- Film titles
- Directed by: Lindsay Shonteff
- Written by: Lindsay Shonteff
- Produced by: Lindsay Shonteff
- Starring: Sue Bond
- Cinematography: John C. Taylor
- Edited by: Jackson Bodell
- Music by: Alan Gorrie
- Production company: Lindsay Shonteff Film Productions Ltd.
- Release date: 1972;
- Running time: 83 minutes
- Country: United Kingdom
- Language: English

= The Yes Girls =

1972 British film by Lindsay Shonteff

The Yes Girls (also known as Take Some Girls, Excitement Girls and Pin-Up Girl) is a 1972 British low-budget sexploitation film directed, written and produced by Lindsay Shonteff and starring Sue Bond and Sally Muggeridge. A woman escapes from a school for delinquent girls and becomes involved with a lecherous porn director.

==Plot==
Maria Carter has recently escaped from an approved school and in London meets aspiring actress Angela and her room-mate Caron.

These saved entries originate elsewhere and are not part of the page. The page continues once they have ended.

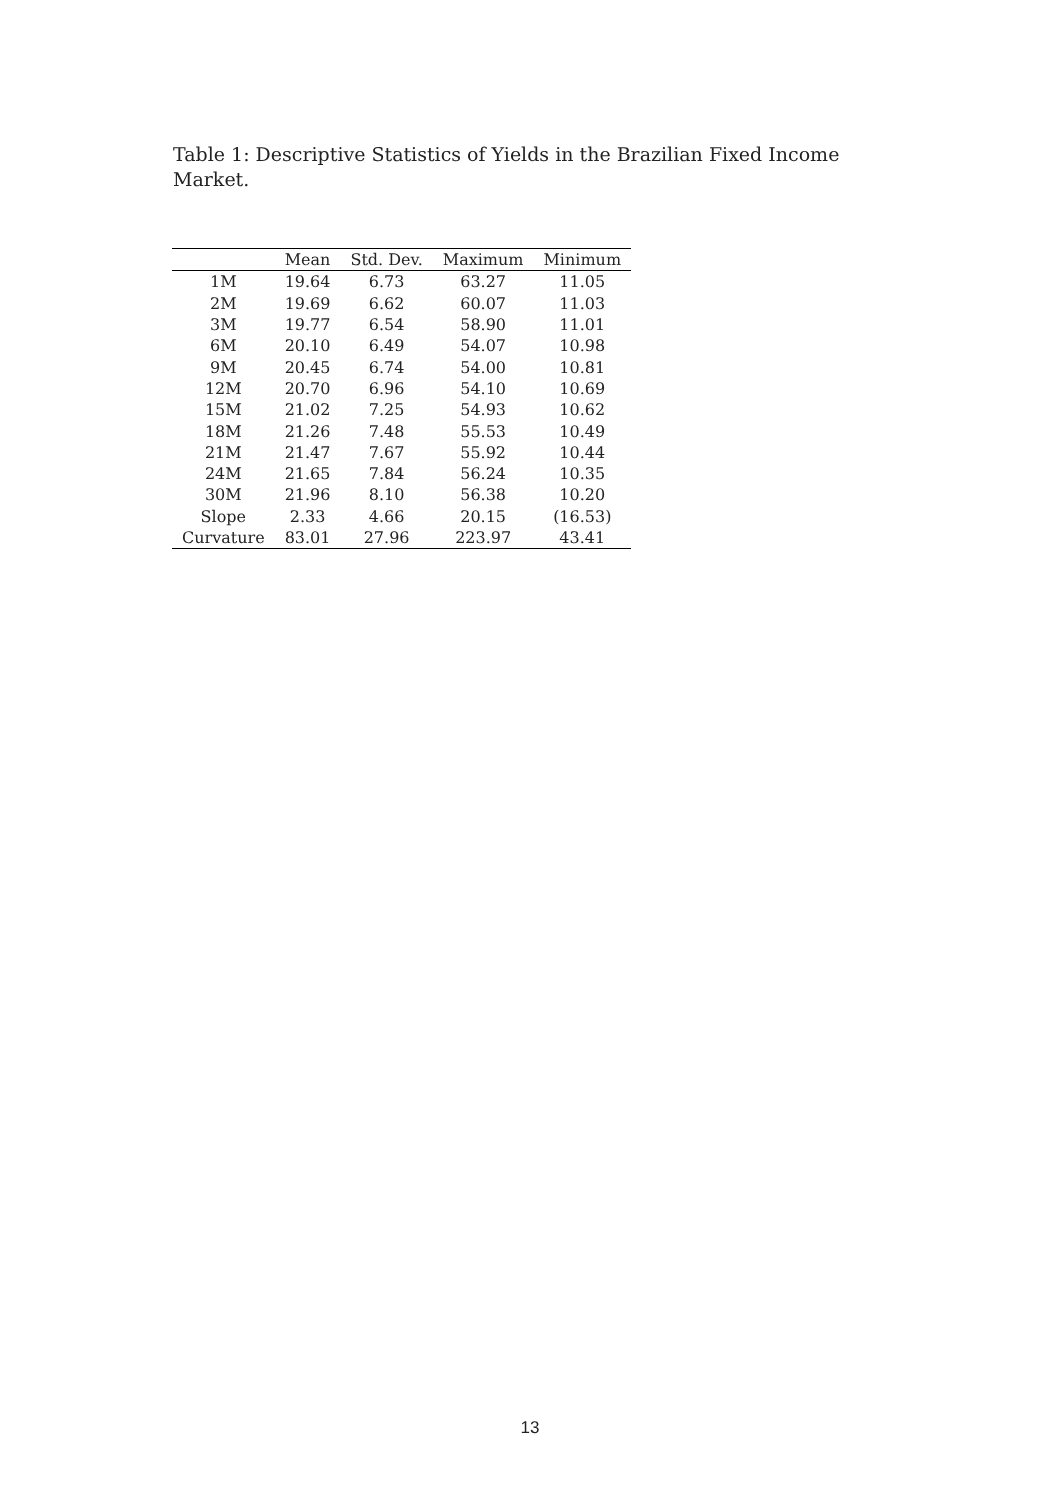Table 1: Descriptive Statistics of Yields in the Brazilian Fixed Income Market.
| | Mean | Std. Dev. | Maximum | Minimum |
| --- | --- | --- | --- | --- |
| 1M | 19.64 | 6.73 | 63.27 | 11.05 |
| 2M | 19.69 | 6.62 | 60.07 | 11.03 |
| 3M | 19.77 | 6.54 | 58.90 | 11.01 |
| 6M | 20.10 | 6.49 | 54.07 | 10.98 |
| 9M | 20.45 | 6.74 | 54.00 | 10.81 |
| 12M | 20.70 | 6.96 | 54.10 | 10.69 |
| 15M | 21.02 | 7.25 | 54.93 | 10.62 |
| 18M | 21.26 | 7.48 | 55.53 | 10.49 |
| 21M | 21.47 | 7.67 | 55.92 | 10.44 |
| 24M | 21.65 | 7.84 | 56.24 | 10.35 |
| 30M | 21.96 | 8.10 | 56.38 | 10.20 |
| Slope | 2.33 | 4.66 | 20.15 | (16.53) |
| Curvature | 83.01 | 27.96 | 223.97 | 43.41 |
13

The three girls get parts in a low-budget sexploitation movie called Flesh in the Fields, which against all odds turns out to land Maria a Hollywood deal.

==Cast==
- Sue Bond as Maria Carter
- Sally Muggeridge as Angela
- Felicity Oliver as Caron
- Ray Chiarella as Jack Shulton
- Jack May as King Reiter
- Jack Smethurst as Sam Hed
- Neville Barber as Production Manager
- Fred Hugh as Landlord
- Dennis Adams as Cohen
- Tony Edwards as Cameraman
- Toby Lenon as Gardener
- Anthony Jacobs as Clothes Shop Manager
- Denise Stafford as Mrs. Carter

== Critical reception ==
The Monthly Film Bulletin wrote: "A low budget sex movie about the making of a low budget sex movie. The 'Hollywood looks at Hollywood' formula has been adapted in an appropriately basic way and the humour relentlessly excavates every cliché. The producer grinds his teeth on an everlasting cigar over every item of expenditure, while his disconsolate director is ever eager to find an artistic angle, even when ordered to get a close-up of Maria's joggling, roly-poly charms. The three girls have, however, some genuine charm of their own and there is something horribly apt about the film-within-a-film they turn out – an ultimate in primitive nudie pics that looks like a titillating interlude from The Running, Jumping and Standing Still Film."